It’s not how much you do, but how much love you put in the doing.-Mother Teresa

When I became a caregiver in November 2003, I didn’t know what all that would entail. I knew I needed to help my mother, but I wasn’t completely sure how. I am a self-starter and I like to research, so naturally, I turned to the internet to learn. As luck would have it, there wasn’t much information about IPF specifically. I decided then to turn my focus to searching and learning about each symptom or anomaly mom was having. This learning helped me help her.

It’s important as a caregiver to be proactive with your loved one. Don’t expect them to know what you should do. Talk with them about how you can help. Ask them what they need and want at the time. Let them know you are there for the long haul and that with time, their needs will change. Ask them to let you know when they need you to change something you are or are not doing.

A Few Other Ways to Help:

  • Accompany them to their doctor appointments. An extra set of eyes and ears is always best. It is common for us as patients to lose track of what our medical providers tell us when sitting in the exam room. It is also common for us as patients to forget to tell our medical providers details of how we have been feeling. That extra set of eyes and ears can help ensure all details are covered. Take notes at appointments. So much information can be conveyed at one appointment. Write it down to look over later. Go to appointments with a list of issues to discuss: questions, new symptoms, etc. Be a partner to your loved one. Some people are very private and may not want you in the exam room. Ask to be present before and after the exam for giving information and asking to follow up questions, but step out of the room during the exam if this makes your loved one more comfortable.
  • Learn how to read test results. With a lung disease and many other chronic or terminal illnesses, this is very important. Learn how to decipher what is written about your loved ones last high-resolution lung CT, their last echocardiogram, or how to read all those numbers on a set of PFTs (Pulmonary Function Tests). Ask the medical providers for information. You can also seek answers in support groups (both online and face to face) as well as on the internet.

Dataset entries
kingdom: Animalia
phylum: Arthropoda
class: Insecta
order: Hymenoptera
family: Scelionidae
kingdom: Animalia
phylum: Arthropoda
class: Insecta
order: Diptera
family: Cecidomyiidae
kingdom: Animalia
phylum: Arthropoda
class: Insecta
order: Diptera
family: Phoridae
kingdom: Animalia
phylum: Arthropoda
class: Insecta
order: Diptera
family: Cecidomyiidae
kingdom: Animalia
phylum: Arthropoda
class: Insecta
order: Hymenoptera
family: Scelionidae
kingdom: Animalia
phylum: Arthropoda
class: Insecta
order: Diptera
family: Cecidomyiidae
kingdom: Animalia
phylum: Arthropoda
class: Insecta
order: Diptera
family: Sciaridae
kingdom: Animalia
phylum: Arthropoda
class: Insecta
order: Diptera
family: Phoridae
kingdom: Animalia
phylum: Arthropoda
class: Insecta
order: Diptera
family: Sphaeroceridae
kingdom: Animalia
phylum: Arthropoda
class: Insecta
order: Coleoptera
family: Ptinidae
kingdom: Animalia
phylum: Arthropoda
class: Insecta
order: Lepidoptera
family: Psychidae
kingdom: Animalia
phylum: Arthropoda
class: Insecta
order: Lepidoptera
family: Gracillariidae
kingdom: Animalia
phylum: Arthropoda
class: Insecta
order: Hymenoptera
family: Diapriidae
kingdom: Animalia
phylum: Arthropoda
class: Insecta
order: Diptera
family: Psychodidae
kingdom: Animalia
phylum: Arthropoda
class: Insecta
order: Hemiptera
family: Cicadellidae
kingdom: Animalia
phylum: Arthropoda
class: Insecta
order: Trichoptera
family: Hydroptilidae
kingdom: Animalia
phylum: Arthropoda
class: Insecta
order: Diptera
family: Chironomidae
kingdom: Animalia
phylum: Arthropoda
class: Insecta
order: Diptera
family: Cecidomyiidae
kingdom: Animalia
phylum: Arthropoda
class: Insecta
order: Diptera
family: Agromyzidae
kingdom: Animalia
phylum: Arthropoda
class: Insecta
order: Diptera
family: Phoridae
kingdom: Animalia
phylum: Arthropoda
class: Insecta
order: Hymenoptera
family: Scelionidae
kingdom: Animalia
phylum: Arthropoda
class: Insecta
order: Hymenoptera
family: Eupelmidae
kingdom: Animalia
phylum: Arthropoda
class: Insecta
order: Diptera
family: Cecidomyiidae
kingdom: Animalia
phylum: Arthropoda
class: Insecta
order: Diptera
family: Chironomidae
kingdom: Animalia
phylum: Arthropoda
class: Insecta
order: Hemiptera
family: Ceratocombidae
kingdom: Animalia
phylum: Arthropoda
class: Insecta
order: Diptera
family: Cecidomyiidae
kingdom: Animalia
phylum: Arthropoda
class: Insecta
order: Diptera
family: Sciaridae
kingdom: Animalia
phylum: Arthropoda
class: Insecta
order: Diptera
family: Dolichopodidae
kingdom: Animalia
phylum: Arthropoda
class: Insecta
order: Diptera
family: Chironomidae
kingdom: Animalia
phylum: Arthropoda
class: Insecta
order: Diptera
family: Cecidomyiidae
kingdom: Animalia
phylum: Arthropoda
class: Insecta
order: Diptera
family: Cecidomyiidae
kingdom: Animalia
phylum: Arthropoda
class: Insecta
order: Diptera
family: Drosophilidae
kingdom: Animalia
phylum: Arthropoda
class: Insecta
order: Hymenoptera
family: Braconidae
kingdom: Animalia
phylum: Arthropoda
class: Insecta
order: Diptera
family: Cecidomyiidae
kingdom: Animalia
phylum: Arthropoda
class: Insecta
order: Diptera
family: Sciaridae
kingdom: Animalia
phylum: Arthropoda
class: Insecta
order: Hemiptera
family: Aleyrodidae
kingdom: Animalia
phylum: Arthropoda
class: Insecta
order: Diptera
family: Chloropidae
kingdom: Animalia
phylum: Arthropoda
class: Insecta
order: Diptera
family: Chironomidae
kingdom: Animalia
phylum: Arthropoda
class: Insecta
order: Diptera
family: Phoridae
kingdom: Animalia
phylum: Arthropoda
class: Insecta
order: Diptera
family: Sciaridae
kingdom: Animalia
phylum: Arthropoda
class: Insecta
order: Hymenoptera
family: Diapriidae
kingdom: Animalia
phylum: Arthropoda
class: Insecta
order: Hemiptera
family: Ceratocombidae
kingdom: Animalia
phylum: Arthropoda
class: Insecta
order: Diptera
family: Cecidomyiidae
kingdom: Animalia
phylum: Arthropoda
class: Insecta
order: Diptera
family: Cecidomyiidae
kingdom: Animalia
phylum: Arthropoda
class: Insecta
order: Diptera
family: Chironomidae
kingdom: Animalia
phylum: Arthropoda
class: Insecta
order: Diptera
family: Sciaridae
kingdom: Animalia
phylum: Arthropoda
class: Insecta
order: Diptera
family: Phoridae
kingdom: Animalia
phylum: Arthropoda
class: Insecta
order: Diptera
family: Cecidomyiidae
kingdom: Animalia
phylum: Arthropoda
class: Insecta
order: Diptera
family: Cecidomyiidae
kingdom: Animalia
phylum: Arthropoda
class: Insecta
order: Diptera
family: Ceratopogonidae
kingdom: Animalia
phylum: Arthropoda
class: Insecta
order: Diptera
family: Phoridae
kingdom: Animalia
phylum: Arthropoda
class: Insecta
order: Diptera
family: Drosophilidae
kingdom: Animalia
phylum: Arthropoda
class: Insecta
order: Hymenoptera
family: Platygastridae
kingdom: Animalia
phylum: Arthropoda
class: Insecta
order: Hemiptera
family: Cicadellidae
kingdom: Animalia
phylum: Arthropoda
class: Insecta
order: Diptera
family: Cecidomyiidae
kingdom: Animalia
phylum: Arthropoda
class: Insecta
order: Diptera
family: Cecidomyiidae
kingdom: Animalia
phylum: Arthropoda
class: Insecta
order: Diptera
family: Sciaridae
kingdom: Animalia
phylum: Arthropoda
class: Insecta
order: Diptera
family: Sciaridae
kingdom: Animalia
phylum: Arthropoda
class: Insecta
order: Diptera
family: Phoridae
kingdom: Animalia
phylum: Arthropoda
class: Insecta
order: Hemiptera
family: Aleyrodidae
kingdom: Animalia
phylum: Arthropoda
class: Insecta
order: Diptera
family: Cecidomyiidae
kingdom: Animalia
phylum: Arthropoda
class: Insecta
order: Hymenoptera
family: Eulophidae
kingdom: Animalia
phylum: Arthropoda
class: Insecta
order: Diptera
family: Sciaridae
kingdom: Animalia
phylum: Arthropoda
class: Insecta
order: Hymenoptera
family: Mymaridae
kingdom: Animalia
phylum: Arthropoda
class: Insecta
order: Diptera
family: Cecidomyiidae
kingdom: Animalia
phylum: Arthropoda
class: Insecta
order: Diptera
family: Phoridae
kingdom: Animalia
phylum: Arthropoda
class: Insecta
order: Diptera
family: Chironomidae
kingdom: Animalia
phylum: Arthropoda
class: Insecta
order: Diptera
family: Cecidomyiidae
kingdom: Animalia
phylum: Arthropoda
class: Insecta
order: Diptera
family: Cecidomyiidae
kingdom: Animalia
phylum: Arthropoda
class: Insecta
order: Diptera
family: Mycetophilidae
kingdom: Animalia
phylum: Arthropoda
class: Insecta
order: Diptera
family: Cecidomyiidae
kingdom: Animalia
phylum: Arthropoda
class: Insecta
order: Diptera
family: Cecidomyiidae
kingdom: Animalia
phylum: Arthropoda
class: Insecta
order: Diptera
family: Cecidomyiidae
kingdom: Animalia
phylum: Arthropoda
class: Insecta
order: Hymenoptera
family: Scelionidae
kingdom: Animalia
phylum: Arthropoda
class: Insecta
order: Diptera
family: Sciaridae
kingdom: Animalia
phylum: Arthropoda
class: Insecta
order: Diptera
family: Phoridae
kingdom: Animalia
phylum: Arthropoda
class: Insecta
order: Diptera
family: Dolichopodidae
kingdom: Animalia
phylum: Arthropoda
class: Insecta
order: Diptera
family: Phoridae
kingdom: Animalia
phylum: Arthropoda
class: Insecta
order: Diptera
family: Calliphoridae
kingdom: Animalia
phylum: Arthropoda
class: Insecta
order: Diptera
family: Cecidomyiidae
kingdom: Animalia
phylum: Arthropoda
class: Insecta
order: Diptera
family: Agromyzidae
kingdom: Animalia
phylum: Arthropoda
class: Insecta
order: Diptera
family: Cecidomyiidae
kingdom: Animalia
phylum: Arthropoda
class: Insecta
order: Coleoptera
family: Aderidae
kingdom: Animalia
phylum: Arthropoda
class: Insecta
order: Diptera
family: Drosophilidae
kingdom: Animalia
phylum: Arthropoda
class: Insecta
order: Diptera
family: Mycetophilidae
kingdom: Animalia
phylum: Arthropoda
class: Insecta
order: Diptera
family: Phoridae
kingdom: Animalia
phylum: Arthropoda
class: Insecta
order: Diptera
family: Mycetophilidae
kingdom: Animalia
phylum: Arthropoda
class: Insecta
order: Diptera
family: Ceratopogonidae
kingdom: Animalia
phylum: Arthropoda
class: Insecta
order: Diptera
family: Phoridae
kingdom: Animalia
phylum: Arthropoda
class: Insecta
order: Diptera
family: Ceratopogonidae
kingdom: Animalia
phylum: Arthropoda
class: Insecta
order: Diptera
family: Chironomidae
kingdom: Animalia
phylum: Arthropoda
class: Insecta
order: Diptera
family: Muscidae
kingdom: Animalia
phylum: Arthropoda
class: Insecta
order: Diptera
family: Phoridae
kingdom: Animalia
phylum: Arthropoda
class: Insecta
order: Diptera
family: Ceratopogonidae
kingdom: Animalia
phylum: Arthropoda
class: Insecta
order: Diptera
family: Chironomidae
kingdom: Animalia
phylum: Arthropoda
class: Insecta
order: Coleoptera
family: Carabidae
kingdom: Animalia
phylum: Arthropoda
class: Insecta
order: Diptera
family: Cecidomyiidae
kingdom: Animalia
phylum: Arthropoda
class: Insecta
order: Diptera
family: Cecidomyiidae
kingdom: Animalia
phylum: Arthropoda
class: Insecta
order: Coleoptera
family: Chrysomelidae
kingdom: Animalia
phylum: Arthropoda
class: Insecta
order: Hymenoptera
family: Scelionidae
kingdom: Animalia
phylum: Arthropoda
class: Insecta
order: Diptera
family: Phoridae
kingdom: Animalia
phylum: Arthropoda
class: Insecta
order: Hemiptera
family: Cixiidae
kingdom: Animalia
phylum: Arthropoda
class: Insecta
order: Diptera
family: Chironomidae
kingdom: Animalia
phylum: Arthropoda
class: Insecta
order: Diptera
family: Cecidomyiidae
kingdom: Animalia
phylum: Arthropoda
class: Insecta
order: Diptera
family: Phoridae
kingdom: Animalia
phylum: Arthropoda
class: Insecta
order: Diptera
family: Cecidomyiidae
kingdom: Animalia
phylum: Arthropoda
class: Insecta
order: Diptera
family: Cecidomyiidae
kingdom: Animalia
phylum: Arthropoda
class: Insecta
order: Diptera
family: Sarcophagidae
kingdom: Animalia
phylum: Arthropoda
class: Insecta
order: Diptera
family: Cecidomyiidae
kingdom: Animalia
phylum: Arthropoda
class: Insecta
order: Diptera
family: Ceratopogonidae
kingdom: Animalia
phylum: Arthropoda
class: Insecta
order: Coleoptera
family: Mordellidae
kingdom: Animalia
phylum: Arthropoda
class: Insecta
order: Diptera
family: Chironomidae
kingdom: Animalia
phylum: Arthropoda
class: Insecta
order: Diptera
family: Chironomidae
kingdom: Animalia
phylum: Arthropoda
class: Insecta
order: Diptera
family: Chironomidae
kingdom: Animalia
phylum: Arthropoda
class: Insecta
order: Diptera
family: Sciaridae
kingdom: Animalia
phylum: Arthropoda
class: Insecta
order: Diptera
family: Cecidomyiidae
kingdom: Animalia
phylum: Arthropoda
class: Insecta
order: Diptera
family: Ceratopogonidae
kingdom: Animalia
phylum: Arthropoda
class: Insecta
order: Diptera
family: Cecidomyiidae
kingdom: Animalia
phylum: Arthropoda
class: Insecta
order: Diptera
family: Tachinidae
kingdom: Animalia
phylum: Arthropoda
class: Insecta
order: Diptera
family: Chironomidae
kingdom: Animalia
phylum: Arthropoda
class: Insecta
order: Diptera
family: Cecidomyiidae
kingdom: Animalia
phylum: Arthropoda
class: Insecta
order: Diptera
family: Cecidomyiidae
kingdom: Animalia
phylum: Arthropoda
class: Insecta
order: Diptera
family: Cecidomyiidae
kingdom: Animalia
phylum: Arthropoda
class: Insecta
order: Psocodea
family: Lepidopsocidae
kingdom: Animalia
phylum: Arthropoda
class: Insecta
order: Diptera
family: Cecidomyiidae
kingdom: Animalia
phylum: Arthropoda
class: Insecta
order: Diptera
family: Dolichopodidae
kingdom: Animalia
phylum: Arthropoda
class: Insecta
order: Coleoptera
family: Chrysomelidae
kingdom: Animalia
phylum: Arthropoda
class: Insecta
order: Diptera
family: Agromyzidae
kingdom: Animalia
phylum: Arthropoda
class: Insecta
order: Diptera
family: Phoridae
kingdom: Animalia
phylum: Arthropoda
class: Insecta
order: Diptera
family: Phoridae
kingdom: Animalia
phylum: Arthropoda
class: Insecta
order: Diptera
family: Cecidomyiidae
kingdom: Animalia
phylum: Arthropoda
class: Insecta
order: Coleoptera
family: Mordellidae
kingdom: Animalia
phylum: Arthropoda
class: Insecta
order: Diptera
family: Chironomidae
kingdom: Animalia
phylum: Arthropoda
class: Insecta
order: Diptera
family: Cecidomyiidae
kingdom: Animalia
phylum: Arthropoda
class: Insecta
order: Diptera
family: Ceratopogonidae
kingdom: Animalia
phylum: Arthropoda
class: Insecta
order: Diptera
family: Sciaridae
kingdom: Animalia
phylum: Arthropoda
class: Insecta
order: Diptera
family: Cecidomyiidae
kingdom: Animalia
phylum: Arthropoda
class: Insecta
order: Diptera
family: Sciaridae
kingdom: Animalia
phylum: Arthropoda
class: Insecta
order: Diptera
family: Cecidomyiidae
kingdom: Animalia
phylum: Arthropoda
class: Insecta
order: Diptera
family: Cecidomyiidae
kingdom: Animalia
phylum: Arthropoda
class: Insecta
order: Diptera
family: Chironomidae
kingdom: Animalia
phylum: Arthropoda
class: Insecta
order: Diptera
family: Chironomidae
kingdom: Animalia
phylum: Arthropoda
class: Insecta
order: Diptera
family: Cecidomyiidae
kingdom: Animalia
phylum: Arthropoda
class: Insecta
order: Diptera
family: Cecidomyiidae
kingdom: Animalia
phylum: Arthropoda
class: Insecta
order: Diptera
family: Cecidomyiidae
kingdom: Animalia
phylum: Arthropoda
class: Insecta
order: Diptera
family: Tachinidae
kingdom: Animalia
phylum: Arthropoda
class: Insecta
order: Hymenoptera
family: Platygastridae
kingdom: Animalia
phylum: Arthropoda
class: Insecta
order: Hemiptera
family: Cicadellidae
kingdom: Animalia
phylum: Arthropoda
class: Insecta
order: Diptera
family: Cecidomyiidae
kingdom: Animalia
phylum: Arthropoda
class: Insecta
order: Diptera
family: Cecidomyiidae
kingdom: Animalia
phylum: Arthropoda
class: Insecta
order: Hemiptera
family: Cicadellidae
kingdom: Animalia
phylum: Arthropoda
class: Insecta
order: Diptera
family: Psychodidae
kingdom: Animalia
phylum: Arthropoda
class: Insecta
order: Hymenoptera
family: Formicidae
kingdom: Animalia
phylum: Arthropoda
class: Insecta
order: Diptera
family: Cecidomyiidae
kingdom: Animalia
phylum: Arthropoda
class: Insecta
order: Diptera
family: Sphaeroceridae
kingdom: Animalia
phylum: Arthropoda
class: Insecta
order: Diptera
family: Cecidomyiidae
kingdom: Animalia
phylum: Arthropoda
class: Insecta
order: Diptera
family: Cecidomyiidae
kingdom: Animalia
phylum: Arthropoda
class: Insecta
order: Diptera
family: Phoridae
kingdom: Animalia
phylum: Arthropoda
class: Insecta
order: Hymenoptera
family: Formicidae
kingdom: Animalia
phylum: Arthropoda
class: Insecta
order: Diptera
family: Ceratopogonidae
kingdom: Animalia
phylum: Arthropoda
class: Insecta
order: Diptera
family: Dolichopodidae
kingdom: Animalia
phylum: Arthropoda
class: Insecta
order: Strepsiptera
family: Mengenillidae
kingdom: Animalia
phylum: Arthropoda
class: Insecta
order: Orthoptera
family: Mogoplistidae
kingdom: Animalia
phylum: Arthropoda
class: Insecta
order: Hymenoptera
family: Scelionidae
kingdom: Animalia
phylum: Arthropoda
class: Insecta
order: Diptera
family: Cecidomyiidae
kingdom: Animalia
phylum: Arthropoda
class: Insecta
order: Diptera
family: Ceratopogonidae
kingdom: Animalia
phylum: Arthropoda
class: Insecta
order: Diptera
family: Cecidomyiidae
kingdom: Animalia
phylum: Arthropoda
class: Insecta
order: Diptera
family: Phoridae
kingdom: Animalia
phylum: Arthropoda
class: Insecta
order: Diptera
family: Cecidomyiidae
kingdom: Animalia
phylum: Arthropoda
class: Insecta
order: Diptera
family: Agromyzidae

→ **WORK REQUIRED**
Pick up the piece on caring for a parent with IPF after its final sentence and keep writing it.

→ **REPLY**
  • Learn about your loved one’s disease. With a disease as elusive as IPF, it is important to learn as much as you can. Much of the medical community is still learning as well so you may not always be able to get the answers you need from a medical provider. There are resources available from which to learn: your Health Advisor at Pack Health, online support groups (like the Breathe Support Network of Groups), face to face support groups (usually found at your local hospital or clinic), and foundations like the Pulmonary Fibrosis Foundation ( You will quickly find that caring for your loved one 24×7 will make you the expert about their disease.

When my job description changed from simply daughter to daughter and caregiver, along with that came the responsibility to be on top of things. Don’t let this overwhelm you. Instead, see it as a challenge to grow. For me, I met the challenge head-on and learned. While not a medical professional, I chose to use my experience to help others. I don’t want others to have to re-invent the PF wheel like mom and I had to do. This isn’t the path for everyone, but hopefully you can take your caregiving experience and apply it positively to your life going forward.